We took that trail up to the crest and then went to le prieuré, or "priory" (which is eventually going to be a spot where hikers can spend the night), and then on to the Croix de Provence (a large cross at the highest point on the western side of Victoire, basically on top of the peak in the pictures above).

There's one part on the yellow trail where you're supposed to climb a chain like you see in this photo, originally posted on the website of Les Amis de Sainte Victoire. This is actually the old chain, but if you click on this link and scroll down a bit, you can see les Amis climbing cheerfully up the current chain which, as the text says, is much improved over the old one because it's heavier and is anchored at points that are off-set so there's less risk of sliding all the way down from the top.

Below one of the pictures, Les Amis say that the chain can be difficult for people who are trying it out for the first time, but they make it up with ease. And that's pretty much what happened with us. Geneviève and Gerard scrambled up like it was a walk in the park and, despite the "new and improved" chain, we took the alternate route (marked on the map with yellow dots) that circumvents the chain. I thought they might like to split up at that point, but they didn't and when we got to the top, we all had a nice picnic lunch together and they pointed out other landmarks that you can see from Victoire.


This view is toward the north. Off to the northeast (right side of the panorama) you can see the snow-covered Alps. (This was at the end of January.) Then the range in the distance in the center-right should be the mountains of the upper Var, and the range on the left of the picture are the mountains of the Luberon (where we will definitely go hiking). The snow covered peak off in the distance on the left is the Mourre Negre (in Provençal, mourre = face/snout/muzzle and negre = black) the highest peak in the Luberon. In the bottom left of the picture, you can just see a little bit of lake which is Lac Bimont. So now you can look this up on a map if you're so inclined.

Here we are at the Croix de Provence, Alps behind us in the distance.


There are lots of hiking trails to Victoire from surrounding towns and villages, and you can even walk to the Croix de Provence from Aix. There are plenty of hiking trails on the mountain itself, or rock-climbing if that's more your speed.

All the hiking around here is great and Geneviève and Gérard gave us some great tips about other areas to go hiking (some of which we've already visited), as well as the name of those guidebooks which make getting there a lot easier ... at least as far as finding the trailhead is concerned.
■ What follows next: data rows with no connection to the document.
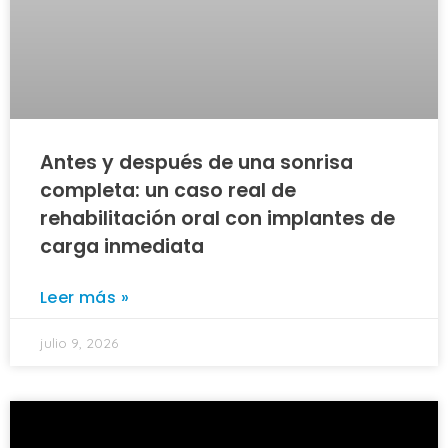
Antes y después de una sonrisa
completa: un caso real de
rehabilitación oral con implantes de
carga inmediata
Leer más »
julio 9, 2026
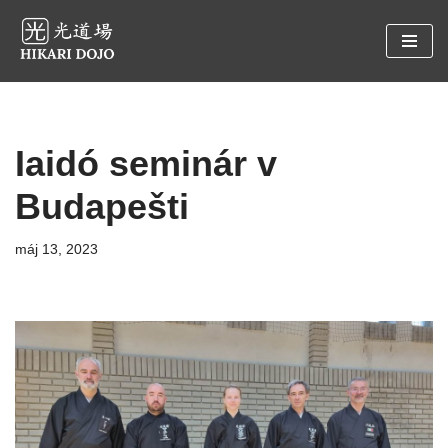
Preskočiť
na
obsah
Iaidó seminár v
Budapešti
máj 13, 2023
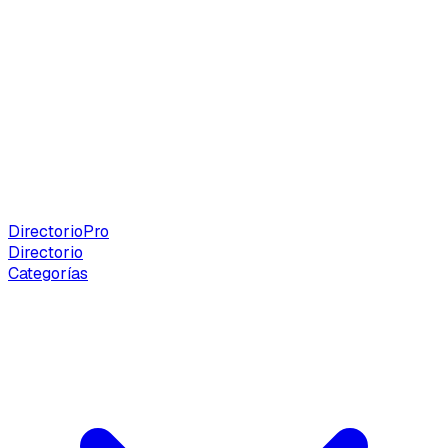
Directorio
Pro
Directorio
Categorías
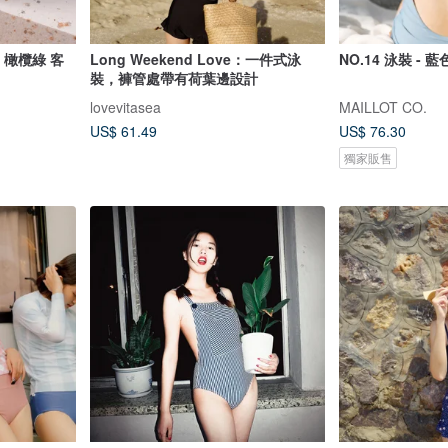
e 橄欖綠 客
Long Weekend Love：一件式泳
NO.14 泳裝 - 藍
裝，褲管處帶有荷葉邊設計
lovevitasea
MAILLOT CO.
US$ 61.49
US$ 76.30
獨家販售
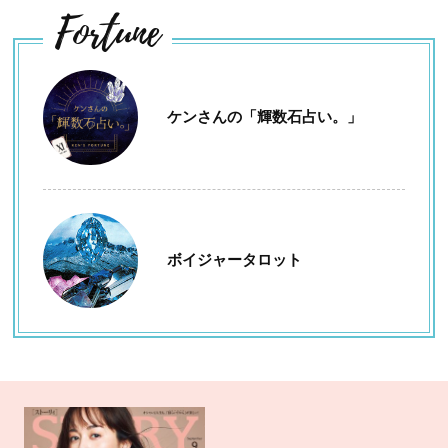
Fortune
ケンさんの「輝数石占い。」
ボイジャータロット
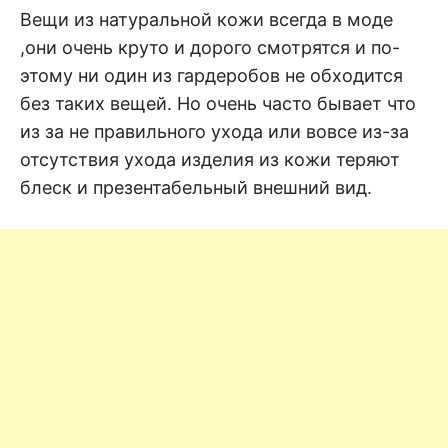
н
е
D
Вещи из натуральной кожи всегда в моде
н
,они очень круто и дорого смотрятся и по-
и
е
.
этому ни один из гардеробов не обходится
.
А
без таких вещей. Но очень часто бывает что
н
N
а
из за не правильного ухода или вовсе из-за
л
и
отсутствия ухода изделия из кожи теряют
E
з
.
блеск и презентабельный внешний вид.
О
T
ц
е
н
к
а
.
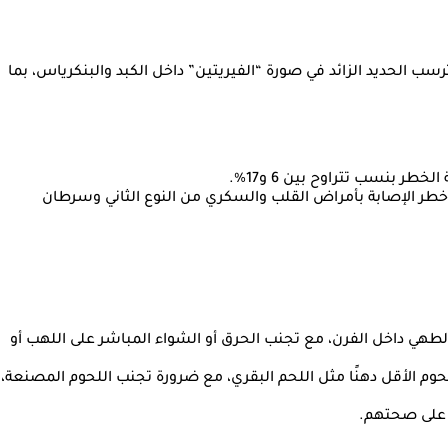
رسب الحديد الزائد في صورة “الفيريتين” داخل الكبد والبنكرياس، بما
 خطر الإصابة بأمراض القلب والسكري من النوع الثاني وسرطان
طهي داخل الفرن، مع تجنب الحرق أو الشواء المباشر على اللهب أو
اللحوم الأقل دهنًا مثل اللحم البقري، مع ضرورة تجنب اللحوم المصنعة،
ا على صحتهم.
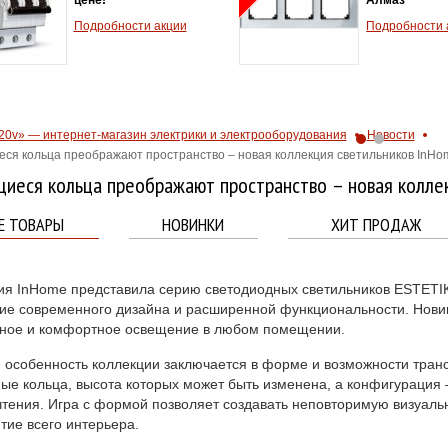
Подробности акции
Подробности 
20v» — интернет-магазин электрики и электрооборудования
Новости
ся кольца преображают пространство – новая коллекция светильников InHo
иеся кольца преображают пространство – новая колле
Е ТОВАРЫ
НОВИНКИ
ХИТ ПРОДАЖ
я InHome представила серию светодиодных светильников ESTET
ие современного дизайна и расширенной функциональности. Новинк
ьное и комфортное освещение в любом помещении.
 особенность коллекции заключается в форме и возможности тра
ые кольца, высота которых может быть изменена, а конфигурация 
тения. Игра с формой позволяет создавать неповторимую визуал
тие всего интерьера.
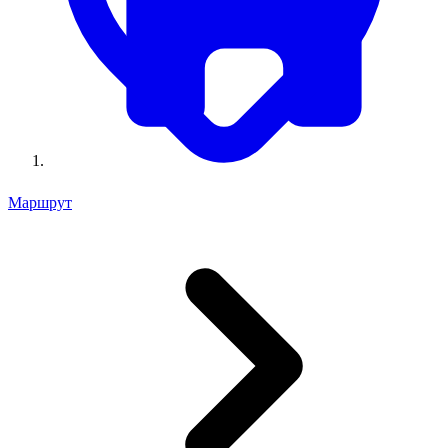
Маршрут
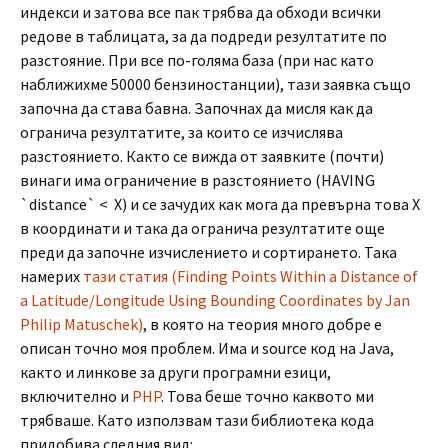
индекси и затова все пак трябва да обходи всички
редове в таблицата, за да подреди резултатите по
разстояние. При все по-голяма база (при нас като
наближихме 50000 бензиностанции), тази заявка също
започна да става бавна. Започнах да мисля как да
огранича резултатите, за които се изчислява
разстоянието. Както се вижда от заявките (почти)
винаги има ограничение в разстоянието (HAVING
`distance` < X) и се зачудих как мога да превърна това X
в координати и така да огранича резултатите още
преди да започне изчислението и сортирането. Така
намерих
тази статия (Finding Points Within a Distance of
a Latitude/Longitude Using Bounding Coordinates by Jan
Philip Matuschek)
, в която на теория много добре е
описан точно моя проблем. Има и source код на Java,
както и линкове за други програмни езици,
включително и
PHP
. Това беше точно каквото ми
трябваше. Като използвам тази библиотека кода
придобива следния вид:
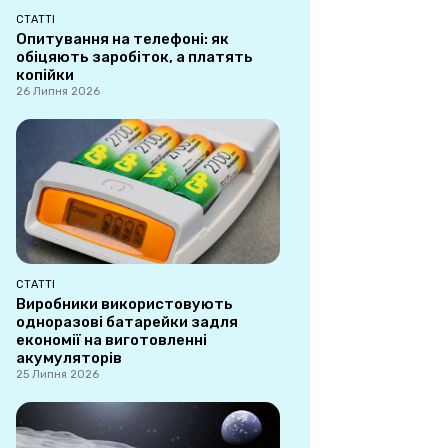
СТАТТІ
Опитування на телефоні: як
обіцяють заробіток, а платять
копійки
26 Липня 2026
СТАТТІ
Виробники використовують
одноразові батарейки задля
економії на виготовленні
акумуляторів
25 Липня 2026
Getting there by public remains a different matter, but we've been able to go hiking almost every weekend since the end of January.

So more posts to come about other hikes, and with more photos next time -- Geneviève and Gérard's half-jog up Sainte Victoire didn't leave much time for photos!

1 comment:

Anonymous said...

Wow what a neat hike...I sure it was too tough for me but I would love to give it a shot...so not to be out-done by Frenchman my age! How kind of the couple to befriend you and share their knowledge of the area.